Within the popular small SUV category, the Honda CR-V and Toyota RAV4 are two of the sales leaders year over year. And it shouldn’t be a big surprise why consumers choose these models over their competitors.
Both are roomy, comfortable, and versatile vehicles that come from trustworthy brands with a well-deserved reputation for fuel economy and reliability. As is common in the small SUV segment, either front- or all-wheel drive is available.
How They Match Up
When comparing them side by side along specs and dimensions, the CR-V and RAV4 match up very closely. Even in terms of acceleration (about 9 seconds in 0 to 100 kph acceleration), fuel economy (10 kpl overall), and stopping distances, they’re right on top of one another. But these two stalwarts diverge quite significantly in the real world.
The CR-V’s transmission is a continuously variable type that tends to amplify engine noise. By contrast, Toyota uses a conventional six-speed automatic in the RAV4 that makes the driving experience feel more natural. Incidentally, the RAV4 is also available as a hybrid, which got an impressive 13 kilometers per liter.
Both models have received a midcycle freshening, which for the Honda turned out to be less successful than it has for the Toyota. Whereas the CR-V’s suspension became stiffer, the RAV4’s got more comfortable. Quite a bit of road noise gets into the CR-V’s cabin, making it the louder car between these two.
It’s easier to get a power seat with lumbar support adjustment in a midtrim CR-V EX. In the RAV4, you’d have to opt for the top-line Limited to get that feature. Otherwise, the standard seat is not very supportive. And young parents should note that we had difficulty getting some child seats to fit correctly and securely in the RAV4. The CR-V has a neat trick up its sleeve: a button that folds down a section of the rear seat in one fell swoop.
On the safety front, both SUVs are awarded a Top Safety Pick by the Insurance Institute for Highway Safety. However, for 2017 Toyota has made it easy to get advanced safety systems by including the Toyota Safety Sense P package standard on all versions of the RAV4. This package includes forward-collision warning and automatic emergency braking.

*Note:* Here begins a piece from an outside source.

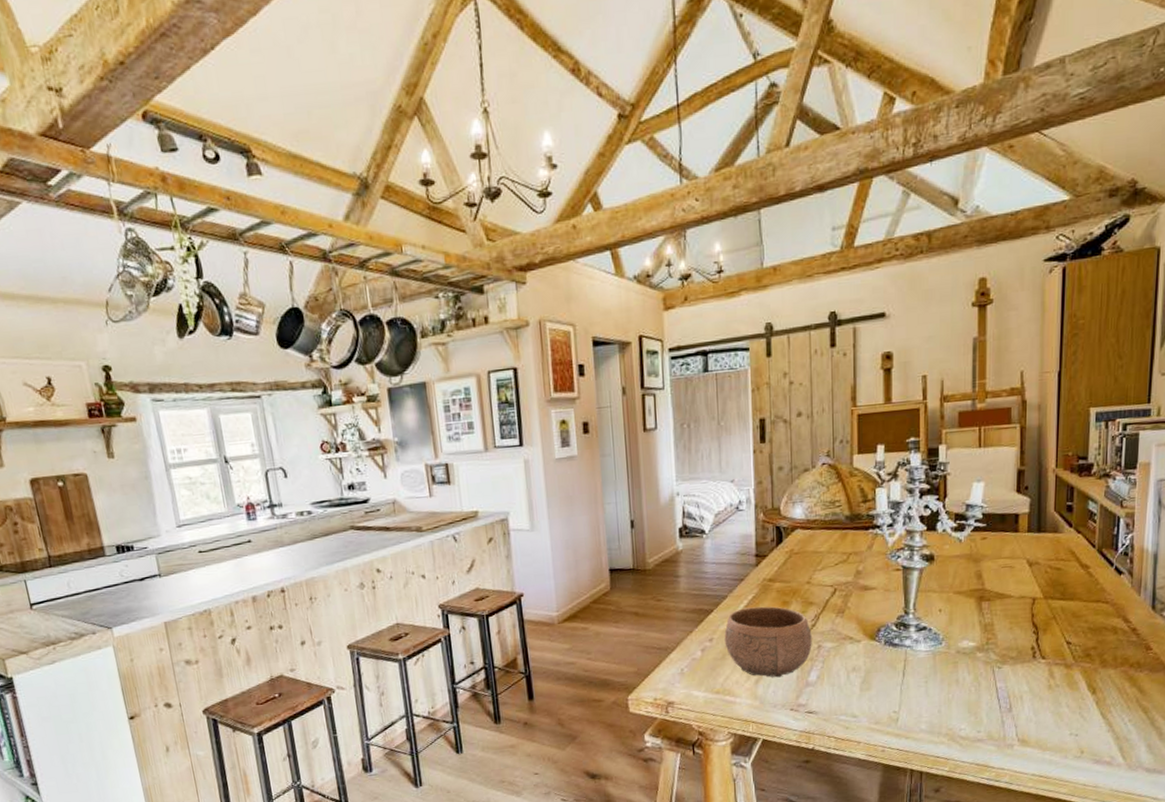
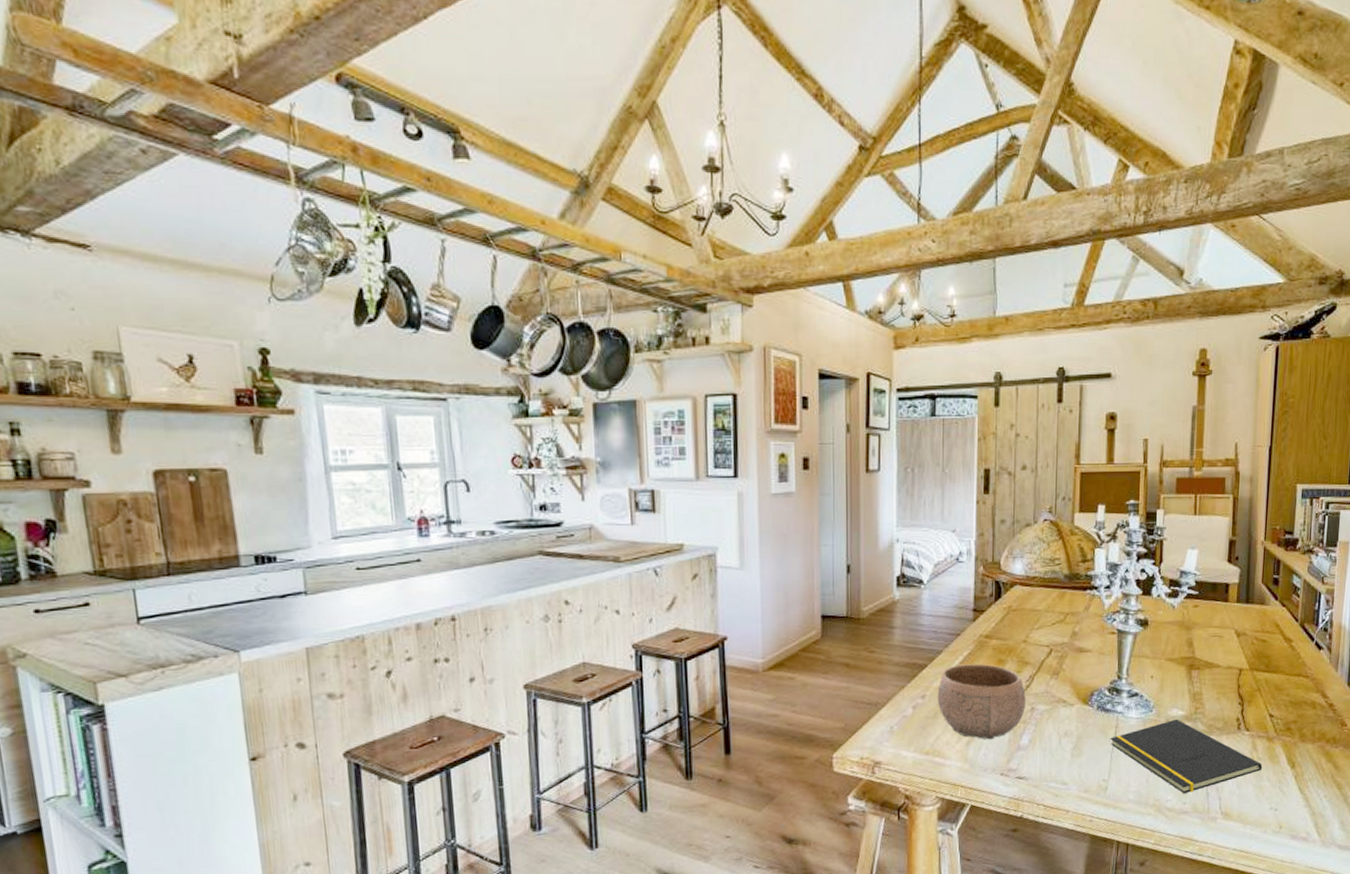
notepad: none [899,650,1061,722] -> present [1110,719,1263,793]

Honda forces buyers to choose the Touring trim in order to get forward-collision warning and automatic emergency braking on the current 2016 model.
Though the CR-V starts at an enticingly low price, Honda is very rigid with its options structure. There is no à la carte optioning here. So you’re forced to decide whether you want to hold firm to your budget—and possibly forgo a feature—or spend more money and move up to a pricier version to get the features you want.

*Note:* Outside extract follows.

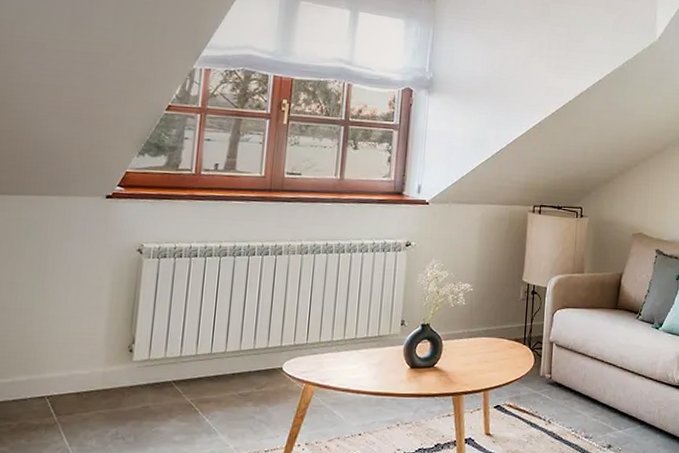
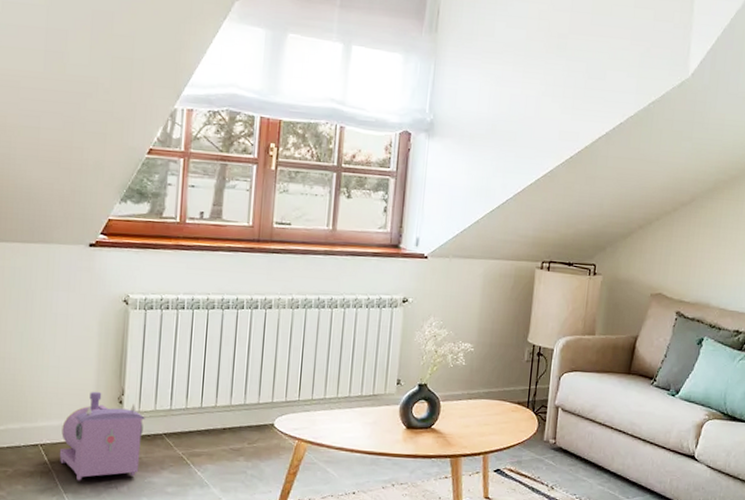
toy train: none [66,340,155,433] -> present [59,391,145,481]

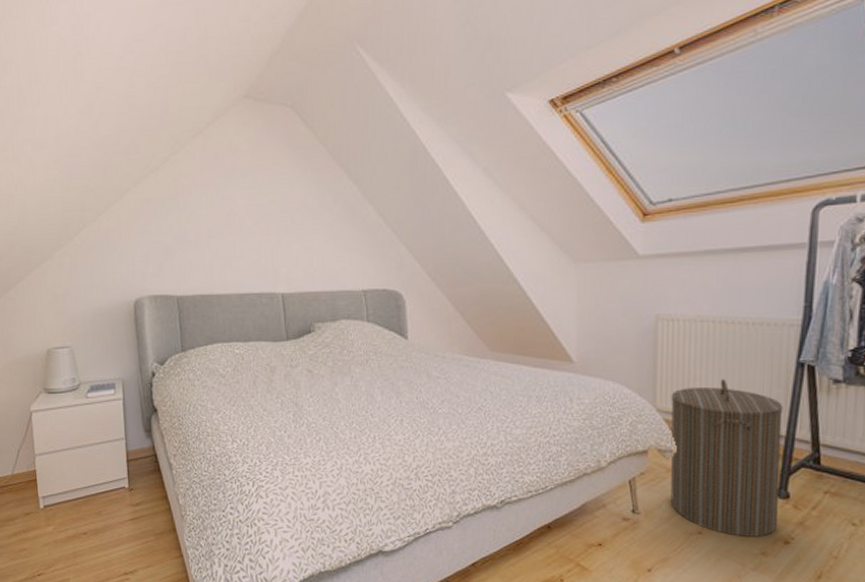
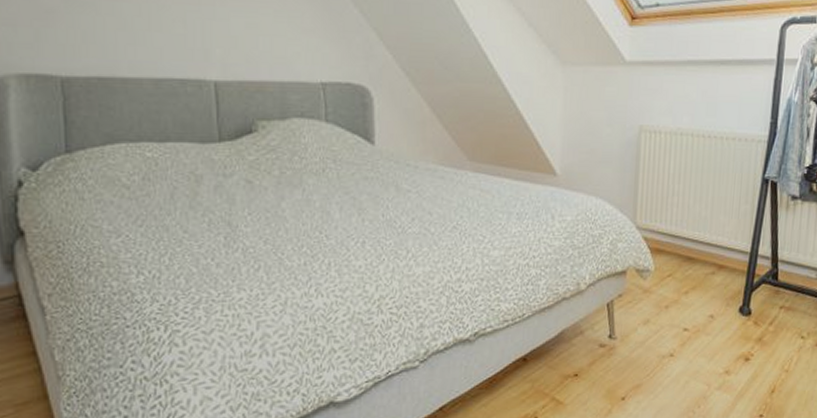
laundry hamper: present [670,379,783,537] -> none [646,195,749,356]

Because the CR-V is an older design that is well into its model cycle and the 2017s arrive this fall, the leftover 2016 models have a good deal of negotiating room based on a recent Consumer Reports analysis of transaction prices. The loftier asking price for the RAV4 reflects that it has more shelf life left.
Last—and what might be the knockout punch for many potential buyers—taking reliability into account, the RAV4’s record has been much better than average, and the CR-V’s record has bounced between average and above average.
In the end, the RAV4 outscores the CR-V to the tune of 76 vs. 69. If it were my choice, I would be heading to the Toyota dealership.